Sean Meagher from Public Interest presenting the Needs Assessment Report at the conference

Participants  having group discussions and writing their own views about the improvement of immigrant women at the conference.

Brampton Multicultural Centre(BMC) held an Opening Doors Conference for the immigrant women of peel region last Friday in Mississauga.
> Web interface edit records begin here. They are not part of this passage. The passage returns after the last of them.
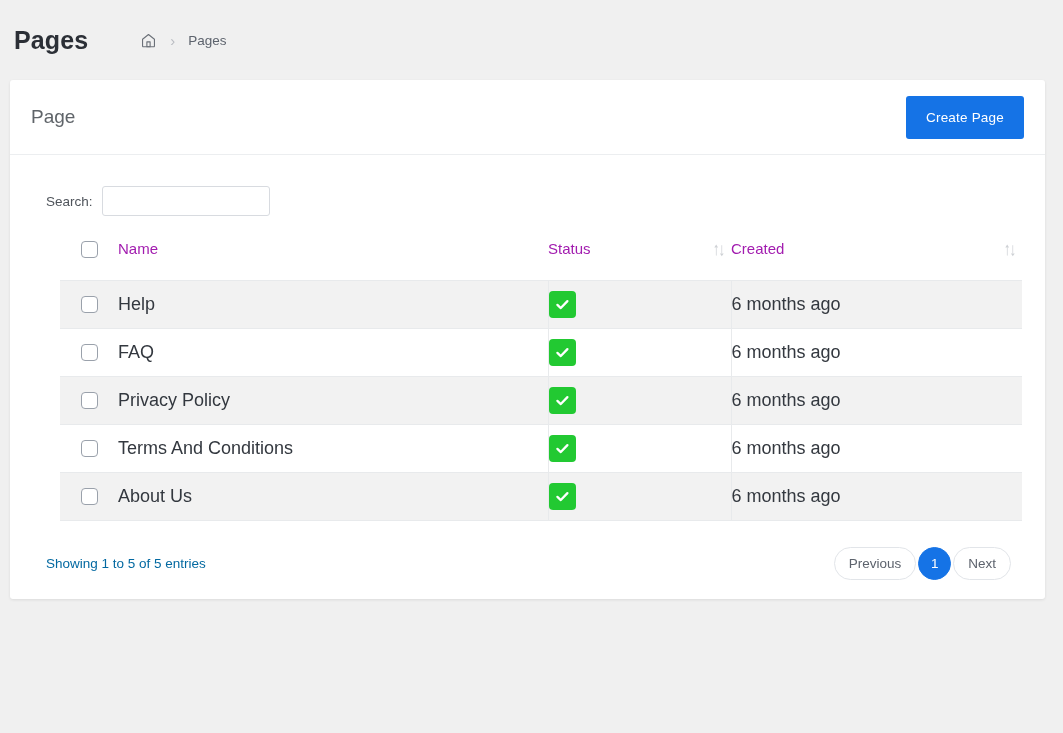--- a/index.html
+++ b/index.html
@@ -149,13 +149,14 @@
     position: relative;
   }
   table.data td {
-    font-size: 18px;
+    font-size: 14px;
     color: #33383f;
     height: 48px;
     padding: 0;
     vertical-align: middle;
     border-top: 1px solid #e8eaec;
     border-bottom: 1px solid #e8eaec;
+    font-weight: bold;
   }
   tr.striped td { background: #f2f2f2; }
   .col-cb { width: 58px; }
The purpose of the event was to identify and address barriers that affecting immigrant women’s economic prosperity, which was based on the findings of region-wide study, funded by Status of Women Canada, according to the press release issued by BMC.

 

BMC is a charity foundation, which is funded by federally, provincially and by municipality, and has been serving to peel region since 1987, in order to support and guidance to find meaningful life and employment pathways within the Canadian society and workplace, Press release states.

 

Event started with welcome and opening remarks by Dima Amad, Director Programs and Services, BMC.

 

“Immigrant women is highly educated and skilled, but they face more unemployment rate than Canadian women.” Said Amad in opening remarks.  “What needs to be done is to open doors for immigrant women, and we are here to learn immigrant women’s need and to support each other for the prosperity of immigrant women.

 

After opening remarks and welcome speech by Amad, project overview shared by Shirin Forouzin.

 

Project overview shared information about income disparity, unemployed, underemployed women from following communities like Punjabi, Urdu, Spanish, Arabic, Hindi, mandarin and many more.

 

“We are working on multi-stakeholder strategy. Our model is to connecting people, and highlight the extreme barrier that immigrant women face when they immigrated to this country,” said Forouzin, Project Lead, BMC.

 

Piloting multi-stakeholder strategy will identify and implement a strategy to improve immigrant women’s prosperity based on needs assessment recommendations, results of today’s working group questions and subsequent advisory committee meetings, based on the Opening Doors Conference Project Overview presentation.

 

Sean Meagher from Public Interest presented the needs assessment report in the conference that was based on literature review, focus groups with immigrant women, key informant interviews with sector leaders, service inventory and analysis with advisory committee.

 

“I work at the place called Public Interest and we do research and engagement with marginalized communities to help them have an influence on public policy,” said Meagher in a personal interview.

 

“The biggest problem that we found actually, there is no such thing is immigrant women, there are whole bunch of different types of women, they immigrated to Canada, and so the challenge we got that how do we build the diversify system of the services and support that really reflect the diversity of women here in Peel,”said Meagher.

 

Meagher presented some key social barriers of literature review that includes social isolation and limited support system, Childcare obligations that persist without affordable childcare, a high load of household and caregiving work, lack of support from partners.

 

Zanita DiSalle, Regional Vice President of RBC Royal Bank talked about from an employer’s perspective of newcomer talent in Peel region.

 

“Newcomers really enrich unit capital because these newcomers have international experience, they have diverse language skills and access to international networks and understanding of global markets,” Said DiSalle in her speech.

 

“We believe the diversity and inclusion provide an advantage in developing an intellectual capital as well.” She said.

 

Other speakers Marwa Elsadany, an immigrant and community advisor gave her speech about the immigrant women outlook, and Roy Saad talked about the spotlight in settlement: overviews of issues.

 

The conference ended with Amad’s BMC’s vision on improving prosperity for immigrant women and facilitated small group discussions.

 

Varsha naik, a participant of the conference was immigrated to Canada 20 years ago. She now works with District School Board of peel region.

 

“I attend today’s session because I am truly concerned about equity issues around newcomers integration in the region of peel,”said Naik. “The struggle finding a job as an immigrant is always an uphill task, it certainly is not an easy path it is riddled with many challenges,” Naik added.